As someone immersed in this space, I can’t help but see the similarities between Segment and Datazoom: where Segment captures, standardizes, and routes customer data from end-users’ digital touchpoints, Datazoom does the same across video’s touchpoints, which includes the end-user’s application. While Segment’s data is primarily used by marketing teams to improve customer identification and segmentation, Datazoom is used by product, engineering, and infrastructure operations teams to improve observability and optimization efforts. Both are focused on leveraging data to make it actionable for their audience.

I’m so glad Segment has been recognized for the value they bring to customer data, but the opportunity for data standardization is still much larger. 

The vision behind Twilio’s acquisition of Segment is to be able to gain a more complete understanding of the customer (Segment), and leverage that data to act intelligently based on those unique insights (Twilio). The challenge to apply what these two companies have built so far to the world of streaming video is that the relevant data needed to take action comes from an ecosystem that hasn’t been explored by Segment — it’s data created by video players, CDNs, ad servers, encoders and other pieces of an end-to-end system. Furthermore the actionability of video data extends far beyond only the content publisher – to really drive value and improvements with data in the video space will require not only data standardization but real-time industry alignment and coordinated actions across an ecosystem of third party vendors, cloud solutions, and internet service providers. 

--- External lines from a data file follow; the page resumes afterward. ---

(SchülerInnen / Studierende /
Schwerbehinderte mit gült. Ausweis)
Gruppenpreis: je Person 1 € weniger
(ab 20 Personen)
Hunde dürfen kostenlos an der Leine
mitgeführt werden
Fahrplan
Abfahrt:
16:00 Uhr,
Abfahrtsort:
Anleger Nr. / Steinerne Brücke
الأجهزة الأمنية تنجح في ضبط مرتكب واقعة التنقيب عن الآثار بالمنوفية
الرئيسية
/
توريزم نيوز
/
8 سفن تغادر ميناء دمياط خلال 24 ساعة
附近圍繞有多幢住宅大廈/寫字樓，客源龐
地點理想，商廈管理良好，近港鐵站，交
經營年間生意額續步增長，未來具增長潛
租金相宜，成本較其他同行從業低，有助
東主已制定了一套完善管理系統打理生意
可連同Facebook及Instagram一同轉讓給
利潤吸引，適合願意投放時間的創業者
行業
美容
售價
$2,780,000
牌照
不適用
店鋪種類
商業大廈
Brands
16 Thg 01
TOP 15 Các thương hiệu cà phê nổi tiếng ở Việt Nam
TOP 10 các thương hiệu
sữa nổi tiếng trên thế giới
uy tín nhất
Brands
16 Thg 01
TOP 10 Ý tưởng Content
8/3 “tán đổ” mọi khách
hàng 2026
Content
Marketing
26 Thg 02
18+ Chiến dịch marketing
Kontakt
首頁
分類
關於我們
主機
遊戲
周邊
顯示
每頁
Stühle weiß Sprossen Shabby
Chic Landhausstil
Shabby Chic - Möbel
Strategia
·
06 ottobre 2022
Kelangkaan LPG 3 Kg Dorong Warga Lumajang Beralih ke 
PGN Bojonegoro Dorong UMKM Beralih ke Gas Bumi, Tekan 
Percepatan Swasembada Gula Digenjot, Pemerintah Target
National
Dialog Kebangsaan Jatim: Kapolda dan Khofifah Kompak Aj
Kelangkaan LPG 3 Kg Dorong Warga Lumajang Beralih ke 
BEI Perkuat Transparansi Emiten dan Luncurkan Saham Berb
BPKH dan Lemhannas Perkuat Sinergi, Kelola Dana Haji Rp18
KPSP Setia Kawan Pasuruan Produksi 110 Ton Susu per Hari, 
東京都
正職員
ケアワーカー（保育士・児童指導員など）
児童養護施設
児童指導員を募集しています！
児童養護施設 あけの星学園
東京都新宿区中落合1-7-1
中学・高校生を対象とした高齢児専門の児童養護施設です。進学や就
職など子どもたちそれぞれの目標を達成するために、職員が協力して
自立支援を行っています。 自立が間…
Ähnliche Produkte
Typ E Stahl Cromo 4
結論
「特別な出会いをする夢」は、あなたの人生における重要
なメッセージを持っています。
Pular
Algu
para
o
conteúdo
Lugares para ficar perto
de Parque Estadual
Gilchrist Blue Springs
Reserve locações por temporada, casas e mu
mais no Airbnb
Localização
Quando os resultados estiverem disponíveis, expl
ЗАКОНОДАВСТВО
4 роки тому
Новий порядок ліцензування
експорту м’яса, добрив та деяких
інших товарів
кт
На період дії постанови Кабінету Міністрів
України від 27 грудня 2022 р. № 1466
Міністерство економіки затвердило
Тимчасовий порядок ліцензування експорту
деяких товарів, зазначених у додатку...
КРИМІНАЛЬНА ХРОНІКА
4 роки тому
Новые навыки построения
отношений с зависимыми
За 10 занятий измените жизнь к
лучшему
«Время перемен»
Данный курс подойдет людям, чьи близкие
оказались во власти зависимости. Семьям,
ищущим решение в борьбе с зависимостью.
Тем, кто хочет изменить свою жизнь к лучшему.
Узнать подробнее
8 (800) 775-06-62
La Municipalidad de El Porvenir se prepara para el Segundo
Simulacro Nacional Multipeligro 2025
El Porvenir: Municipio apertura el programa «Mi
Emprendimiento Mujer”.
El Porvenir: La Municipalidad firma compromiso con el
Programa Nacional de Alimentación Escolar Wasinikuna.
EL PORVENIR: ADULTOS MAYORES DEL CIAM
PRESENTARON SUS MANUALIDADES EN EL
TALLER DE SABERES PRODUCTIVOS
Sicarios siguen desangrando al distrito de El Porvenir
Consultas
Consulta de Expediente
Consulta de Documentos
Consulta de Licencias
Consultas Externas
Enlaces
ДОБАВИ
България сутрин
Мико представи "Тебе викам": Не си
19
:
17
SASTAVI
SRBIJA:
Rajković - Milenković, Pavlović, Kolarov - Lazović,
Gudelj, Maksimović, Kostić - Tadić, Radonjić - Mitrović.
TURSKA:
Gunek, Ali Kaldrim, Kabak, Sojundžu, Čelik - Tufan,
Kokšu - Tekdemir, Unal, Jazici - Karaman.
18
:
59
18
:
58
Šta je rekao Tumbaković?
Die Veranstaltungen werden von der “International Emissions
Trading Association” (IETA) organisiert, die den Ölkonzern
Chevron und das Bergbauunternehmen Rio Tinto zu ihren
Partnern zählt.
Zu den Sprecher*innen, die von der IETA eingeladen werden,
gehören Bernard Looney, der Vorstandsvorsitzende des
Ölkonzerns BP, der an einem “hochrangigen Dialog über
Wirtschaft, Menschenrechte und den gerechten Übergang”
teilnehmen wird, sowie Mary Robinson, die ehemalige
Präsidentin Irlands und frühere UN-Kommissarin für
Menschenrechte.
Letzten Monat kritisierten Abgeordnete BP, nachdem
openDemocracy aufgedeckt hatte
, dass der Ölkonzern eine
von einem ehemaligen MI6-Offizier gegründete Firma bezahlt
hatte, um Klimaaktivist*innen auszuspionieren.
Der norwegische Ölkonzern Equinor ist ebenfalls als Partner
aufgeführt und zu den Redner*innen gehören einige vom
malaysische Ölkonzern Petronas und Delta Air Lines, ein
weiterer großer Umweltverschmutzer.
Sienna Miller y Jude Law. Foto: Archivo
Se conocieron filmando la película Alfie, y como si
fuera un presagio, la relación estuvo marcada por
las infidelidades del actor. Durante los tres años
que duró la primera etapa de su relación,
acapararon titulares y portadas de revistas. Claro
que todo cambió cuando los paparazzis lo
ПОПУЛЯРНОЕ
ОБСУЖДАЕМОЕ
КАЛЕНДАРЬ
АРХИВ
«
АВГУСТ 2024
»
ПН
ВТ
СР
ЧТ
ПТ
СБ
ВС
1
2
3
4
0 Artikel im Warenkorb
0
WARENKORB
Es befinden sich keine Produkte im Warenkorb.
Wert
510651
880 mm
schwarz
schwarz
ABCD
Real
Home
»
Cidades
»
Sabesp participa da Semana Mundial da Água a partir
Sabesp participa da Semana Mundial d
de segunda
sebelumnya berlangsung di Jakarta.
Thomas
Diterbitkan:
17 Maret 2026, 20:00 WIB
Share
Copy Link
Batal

Additionally the volume of data created by these systems, and the speed at which this data needs to be leveraged, is best served using a different infrastructure and business model than the current CDP model. To be generous, a CDP might log 15 events per customer interaction. By comparison, you might track 120 events across the end-to-end video delivery for a 2-minute video. Twilio claims that they will be close to powering 1 Trillion customer engagements this year.  By comparison, Youtube alone will stream 1.8 Trillion videos this year. That’s not including other industries incorporating video beyond media & entertainment, such as distance learning, remote work and telehealth. 

With the OTT video market projected to reach $169.4 billion by 2023, better harnessing video data is critical to understanding viewers and content engagement, improving and measuring video advertising, and optimizing the end-to-end workflow for improved efficiency and streaming experience. And this is just the Media & Entertainment vertical. Video is becoming a service within other verticals such as Education, Remote Work and Telehealth. 

Datazoom is well-positioned to tackle the ecosystem that needs to be created around video data in the same way that Segment has tackled the ecosystem around customer data. Segment’s announcement cements even further the unique market opportunity we have in front of us in the Video Data Platform market.